A partir de 1º de janeiro de 2026, o valor do salário mínimo nacional será reajustado para R$ 1.621. Contudo, o montante que efetivamente chega à conta do trabalhador com carteira assinada (CLT) é inferior ao valor bruto, devido a deduções legais obrigatórias, como a contribuição para o Instituto Nacional do Seguro Social (INSS).
Para aqueles que recebem o piso nacional, a única dedução obrigatória em folha de pagamento é a contribuição ao INSS. Conforme informações apuradas, a alíquota destinada ao INSS é de 7,5% sobre o salário bruto.
Ao aplicar essa alíquota, o cálculo para um trabalhador que recebe o salário mínimo em 2026 resulta em:
- Salário bruto: R$ 1.621
- Desconto INSS (7,5%): R$ 121,58
- Valor líquido: R$ 1.499,42
Portanto, o trabalhador que recebe um salário mínimo terá R$ 1.499,42 líquidos em sua folha de pagamento, antes de quaisquer descontos facultativos. Essa contribuição é fundamental para garantir o acesso a benefícios previdenciários essenciais, como aposentadoria, auxílio-doença, salário-maternidade e pensão por morte.
É importante esclarecer que o Fundo de Garantia por Tempo de Serviço (FGTS) não é descontado do salário do empregado. Em vez disso, o empregador é o responsável por depositar mensalmente o equivalente a 8% do salário bruto em uma conta vinculada ao trabalhador. Os valores depositados no FGTS podem ser sacados em situações específicas, como demissão sem justa causa, aquisição de imóvel ou aposentadoria.
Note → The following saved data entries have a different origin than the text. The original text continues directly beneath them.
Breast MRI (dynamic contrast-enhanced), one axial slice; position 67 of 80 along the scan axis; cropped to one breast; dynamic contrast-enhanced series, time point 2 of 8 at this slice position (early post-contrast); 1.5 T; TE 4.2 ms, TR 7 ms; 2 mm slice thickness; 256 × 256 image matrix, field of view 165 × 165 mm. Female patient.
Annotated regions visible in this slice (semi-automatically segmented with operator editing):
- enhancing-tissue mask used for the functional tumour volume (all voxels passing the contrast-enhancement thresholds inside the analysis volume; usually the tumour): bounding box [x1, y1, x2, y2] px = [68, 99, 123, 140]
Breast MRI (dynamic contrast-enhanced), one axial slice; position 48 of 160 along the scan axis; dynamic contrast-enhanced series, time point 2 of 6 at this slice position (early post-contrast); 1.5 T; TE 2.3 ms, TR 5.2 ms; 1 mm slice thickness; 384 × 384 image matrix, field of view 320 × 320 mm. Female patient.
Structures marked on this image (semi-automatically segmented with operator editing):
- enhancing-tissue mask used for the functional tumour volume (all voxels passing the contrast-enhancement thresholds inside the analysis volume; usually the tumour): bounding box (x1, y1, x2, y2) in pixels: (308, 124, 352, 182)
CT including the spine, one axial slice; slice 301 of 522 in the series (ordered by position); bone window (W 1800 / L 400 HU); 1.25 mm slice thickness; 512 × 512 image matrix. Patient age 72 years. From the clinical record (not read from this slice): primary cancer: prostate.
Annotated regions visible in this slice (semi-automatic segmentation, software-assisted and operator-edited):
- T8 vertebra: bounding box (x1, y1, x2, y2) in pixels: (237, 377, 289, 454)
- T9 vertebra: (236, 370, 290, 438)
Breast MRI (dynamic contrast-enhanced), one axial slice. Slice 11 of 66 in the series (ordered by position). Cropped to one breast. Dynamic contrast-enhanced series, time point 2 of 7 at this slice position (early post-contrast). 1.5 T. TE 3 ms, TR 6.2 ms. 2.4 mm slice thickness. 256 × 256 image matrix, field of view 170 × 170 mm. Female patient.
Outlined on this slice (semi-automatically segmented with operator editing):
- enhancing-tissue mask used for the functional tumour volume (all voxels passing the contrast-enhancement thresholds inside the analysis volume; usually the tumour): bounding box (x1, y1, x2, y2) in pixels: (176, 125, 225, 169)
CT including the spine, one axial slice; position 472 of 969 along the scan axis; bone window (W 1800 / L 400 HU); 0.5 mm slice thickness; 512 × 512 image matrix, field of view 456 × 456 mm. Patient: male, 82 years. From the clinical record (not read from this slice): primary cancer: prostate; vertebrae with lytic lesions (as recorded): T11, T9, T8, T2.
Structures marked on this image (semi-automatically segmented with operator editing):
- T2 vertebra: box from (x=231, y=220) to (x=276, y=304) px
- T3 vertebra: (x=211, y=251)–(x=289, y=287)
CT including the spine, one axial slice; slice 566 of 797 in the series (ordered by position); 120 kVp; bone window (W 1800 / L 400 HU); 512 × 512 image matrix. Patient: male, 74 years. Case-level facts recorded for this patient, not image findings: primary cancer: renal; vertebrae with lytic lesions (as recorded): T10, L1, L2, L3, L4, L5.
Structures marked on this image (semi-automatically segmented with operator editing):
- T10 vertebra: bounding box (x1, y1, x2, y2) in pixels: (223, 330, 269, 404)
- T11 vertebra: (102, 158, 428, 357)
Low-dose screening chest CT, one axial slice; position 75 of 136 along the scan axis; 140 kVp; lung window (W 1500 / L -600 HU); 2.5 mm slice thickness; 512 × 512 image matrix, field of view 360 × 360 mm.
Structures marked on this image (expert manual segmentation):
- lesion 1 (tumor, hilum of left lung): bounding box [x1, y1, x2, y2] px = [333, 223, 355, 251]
No que diz respeito ao Imposto de Renda (IR), em 2026, trabalhadores com rendimentos mensais de até R$ 5 mil estarão isentos. Assim, quem recebe o salário mínimo não terá o desconto do IR em seu contracheque.
Além das contribuições obrigatórias, outros descontos podem incidir sobre a remuneração, dependendo das condições estabelecidas no contrato de trabalho e dos benefícios oferecidos pela empresa. Entre eles, destacam-se:
- Vale-transporte: Desconto de até 6% do salário-base, aplicado somente se o trabalhador aderir ao benefício.
- Vale-alimentação: Em casos sem coparticipação, o desconto pode atingir 20%, com o percentual definido em acordo com a empresa.
- Pensão alimentícia: O valor, fixado judicialmente, pode chegar a até 30% dos rendimentos.
O reajuste do piso nacional em 2026 impacta diversas esferas, incluindo não apenas os trabalhadores com carteira assinada, mas também o abono salarial PIS/Pasep, benefícios do INSS (aposentadorias e auxílios), o Benefício de Prestação Continuada (BPC), o seguro-desemprego, os critérios de renda para inscrição no Cadastro Único e as contribuições mensais de Microempreendedores Individuais (MEIs).